One-time pad is a "perfect" encryption algorithm, when implemented correctly it can not be broken. One-time pad combines the plain text message with a pad (key) using XOR operations. As long as the following factors holds true it is theoretically unbreakable,

  • Pad must be as long as the message.
  • Pad must only be used once.
  • Pad stream must be truly random.

Even though it is theoretically unbreakable, in real world it is pretty much useless because since keys can only be used once, your message security problem turns into key distribution problem. On the plus side since each pad is unique and used only once it is highly resistant to all forms of cryptanalysis.

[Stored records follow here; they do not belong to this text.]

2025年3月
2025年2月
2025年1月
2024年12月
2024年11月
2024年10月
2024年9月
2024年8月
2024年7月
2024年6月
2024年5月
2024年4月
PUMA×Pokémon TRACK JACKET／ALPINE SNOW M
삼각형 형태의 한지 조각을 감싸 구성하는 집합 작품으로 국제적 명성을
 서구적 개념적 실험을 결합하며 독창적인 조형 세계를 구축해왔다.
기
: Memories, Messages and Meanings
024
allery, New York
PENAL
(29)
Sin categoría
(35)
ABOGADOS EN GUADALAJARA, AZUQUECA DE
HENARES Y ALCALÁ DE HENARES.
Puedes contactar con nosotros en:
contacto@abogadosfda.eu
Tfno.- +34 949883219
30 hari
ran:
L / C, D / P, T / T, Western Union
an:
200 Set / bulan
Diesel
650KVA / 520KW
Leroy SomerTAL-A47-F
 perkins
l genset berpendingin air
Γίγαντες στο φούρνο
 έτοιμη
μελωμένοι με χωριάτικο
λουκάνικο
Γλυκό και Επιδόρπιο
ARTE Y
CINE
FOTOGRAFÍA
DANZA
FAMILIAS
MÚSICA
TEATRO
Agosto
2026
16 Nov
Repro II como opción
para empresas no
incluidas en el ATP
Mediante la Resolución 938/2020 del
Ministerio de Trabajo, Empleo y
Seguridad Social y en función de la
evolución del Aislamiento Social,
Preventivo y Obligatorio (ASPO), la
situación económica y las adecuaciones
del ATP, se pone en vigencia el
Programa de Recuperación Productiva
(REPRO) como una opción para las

We begin our implementation by getting some random bytes, for this we will use the SecureRandom class, which provides a cryptographically strong pseudo-random number generator (PRNG), meaning these are truly random values not generated by a mathematical formula.

(defn rand-bytes [size]
  (let [rand (java.security.SecureRandom/getInstance "SHA1PRNG")
        buffer (make-array Byte/TYPE size)]
    (.nextBytes rand buffer) 
    buffer))

Encoding messages, is as easy as XORing the message with the pad we just generated.

(defn encrypt [m]
  (let [message (.getBytes m)
        size (count message)
        pad  (rand-bytes size)
        code (map bit-xor message pad)]
    {:pad (vec pad) :msg (vec code)}))

This will result in a map containing two vectors a pad (key) and the encoded message. Note that the message is binary data if you want to turn it in to a string you need to turn it in to hex string or encode it using Base64.

user=> (encrypt "Attack At Down")
{:pad [-33 21 65 71 94 97 77 5 80 -111 87 100 83 -29], 
 :msg [-98 97 53 38 61 10 109 68 36 -79 19 11 36 -115]}

Decoding the message is even simpler, this time we XOR the pad to the message, and turn each byte into char then concatenate them all.

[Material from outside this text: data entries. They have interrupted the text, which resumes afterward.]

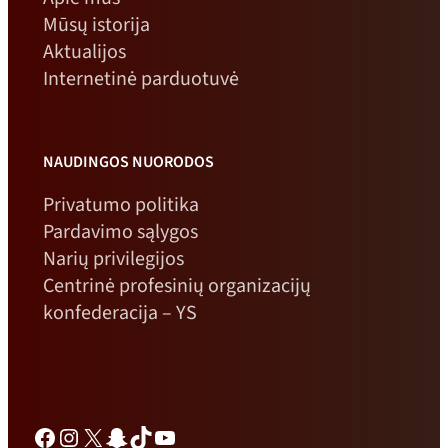
Mūsų istorija
Aktualijos
Internetinė parduotuvė
NAUDINGOS NUORODOS
Privatumo politika
Pardavimo sąlygos
Narių privilegijos
Centrinė profesinių organizacijų
konfederacija – YS
Facebook
Instagramas
X
„Snapchat“
TikTok
„YouTube“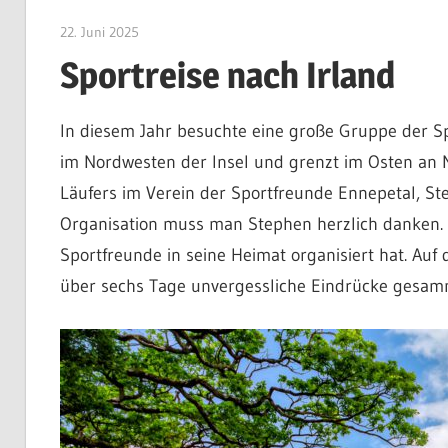
22. Juni 2025
Olaf Stutzenberger
Sportreise nach Irland
In diesem Jahr besuchte eine große Gruppe der S
im Nordwesten der Insel und grenzt im Osten an No
Läufers im Verein der Sportfreunde Ennepetal, St
Organisation muss man Stephen herzlich danken. E
Sportfreunde in seine Heimat organisiert hat. Auf
über sechs Tage unvergessliche Eindrücke gesam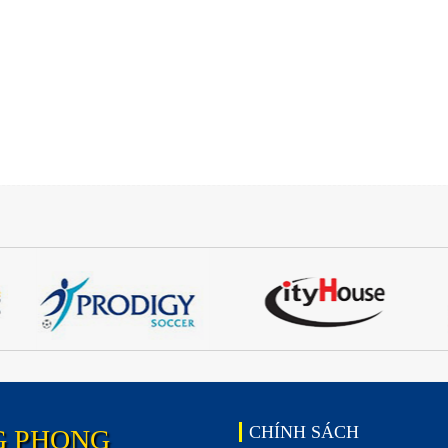
CHÍNH SÁCH
G PHONG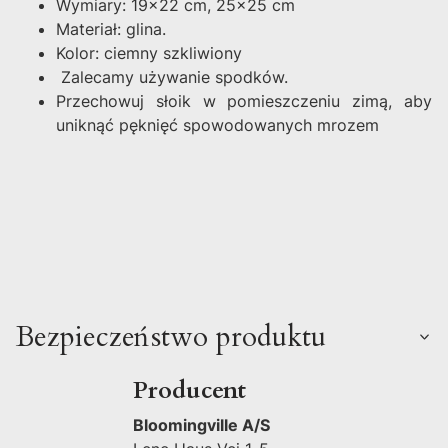
Wymiary: 19x22 cm, 25x25 cm
Materiał: glina.
Kolor: ciemny szkliwiony
Zalecamy używanie spodków.
Przechowuj słoik w pomieszczeniu zimą, aby
uniknąć pęknięć spowodowanych mrozem
Bezpieczeństwo produktu
Producent
Bloomingville A/S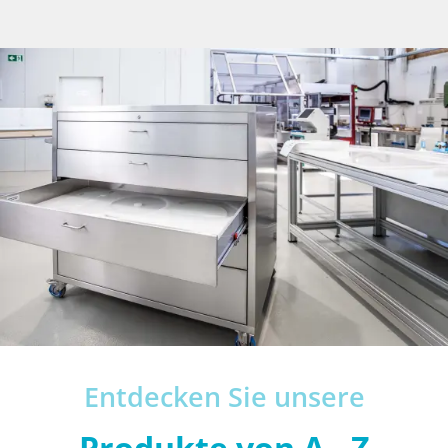
Entdecken Sie unsere
Produkte von A - Z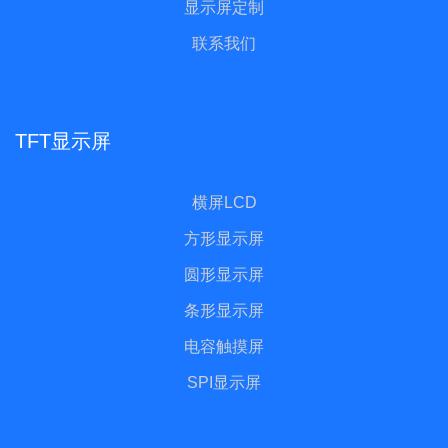
显示屏定制
联系我们
TFT显示屏
横屏LCD
方形显示屏
圆形显示屏
条形显示屏
电容触摸屏
SPI显示屏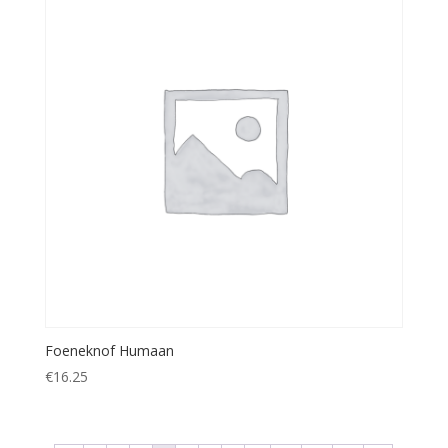
Foeneknof Humaan
€
16.25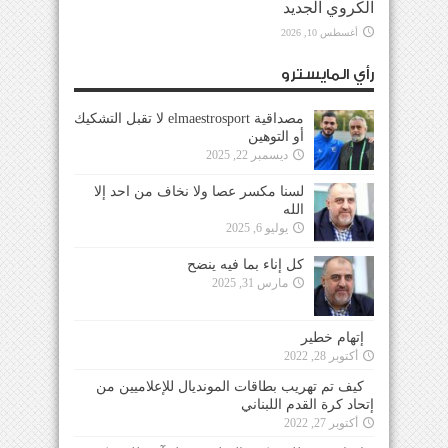
الكروي الجديد
أغسطس 10, 2026
رأي المايسترو
مصداقية elmaestrosport لا تقبل التشكيك
أو التوهين
ديسمبر 22, 2025
لسنا مكسر عصا ولا نخاف من احد إلا
الله
يوليو 6, 2025
كل إناء بما فيه ينضح
مارس 31, 2025
إتهام خطير
أكتوبر 28, 2022
كيف تم تهريب بطاقات المونديال للإعلاميين من
إتحاد كرة القدم اللبناني
أكتوبر 27, 2022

(defn decrypt [pad message]
  (apply str (map char (map bit-xor pad message))))
user=> (let [message (encrypt "Attack At Down")] 
         (decrypt (:pad message) (:msg message)))
"Attack At Down"

Notice that One-time pad is extremely simple to implement yet it is unbreakable in theory, it's security comes from the protocol not from some complex mathematical function. So you don't want to get it wrong, like the Soviets, which as a result let the U.S. Army's Signal Intelligence Service to read their spies traffic in the Venona program.